In economic news, Finance Minister Enoch Godongwana delivered the 2024 Budget on 21 February. Most notably, the treasury will draw R150bn from the country’s gold and foreign exchange contingency reserve account (GFECRA) over the next two years, to reduce the budget deficit and bring down the country’s borrowing costs. The total GFECRA stands at R500bn, and in the future, the Treasury is expected to draw on these reserves further.
Chart 6: Debt to GDP outlook (Source: National Treasury)
The Treasury also delivered an update on the two-pot retirement reform. Effective 1 September 2024, retirement contributions will be split one-third “savings pot” and two-thirds “retirement pot”. Members will be able to access their saving pot once year. Drawdowns will be taxed at your marginal rate. VAT and income taxes remain unchanged. Sin taxes on alcohol and tobacco rose between 6.7% and 7.2%, and between 4.7% and 8.2% respectively.

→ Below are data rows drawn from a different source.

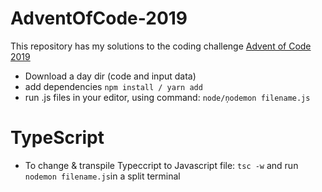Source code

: # AdventOfCode-2019

This repository has my solutions to the coding challenge
[ Advent of Code 2019 ](https://adventofcode.com/2019)

- Download a day dir (code and input data)
- add dependencies `npm install / yarn add`
- run .js files in your editor, using command:
  `node/ņodemon filename.js`

# TypeScript

- To change & transpile Typeccript to Javascript file:
  `tsc -w` and run `nodemon filename.js`in a split terminal
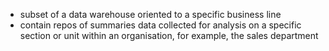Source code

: 
- subset of a data warehouse oriented to a specific business line 
- contain repos of summaries data collected for analysis on a specific section or unit within an organisation, for example, the sales department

Commentary from our Chief Investment Officer, Duane Gilbert’s
Our market outlook for HY1 2024 is more bullish than it was in 2023. Falling inflation will give the Federal Reserve scope to cut interest rates, which will be supportive of equity markets (and bond markets to a lesser degree).
However, we should not forget that the recent interest rate hiking cycle was the most aggressive in 40 years, at a time where growth was already fragile. It is likely that the US will experience a mild recession by mid-year. A recession is also likely in Europe, and China seems likely to continue on its low growth trajectory in the absence of a meaningful stimulus package from the government.
As a result, we remain conservatively positioned in our portfolios, but with a tactical overweight to defensive US equities. We have a high allocation to global bonds which provide a strong hedge during a recession. South African equities are particularly cheap but vulnerable to a global sell-off. One needs to carefully pick companies that can grow their earnings in a low growth environment. Our portfolios have a high allocation to SA Bonds (where longer-dated instruments are still offering double-digit yields) and exposure to commodity backed loans. We also hold a lot of cash in our portfolios. We prefer USD over ZAR. The weakness we saw in 2023 despite a supportive global backdrop is testament to how fragile the ZAR is. Our large cash position gives us the dry powder we need to take advantage of bargains that may arise from a market sell-off.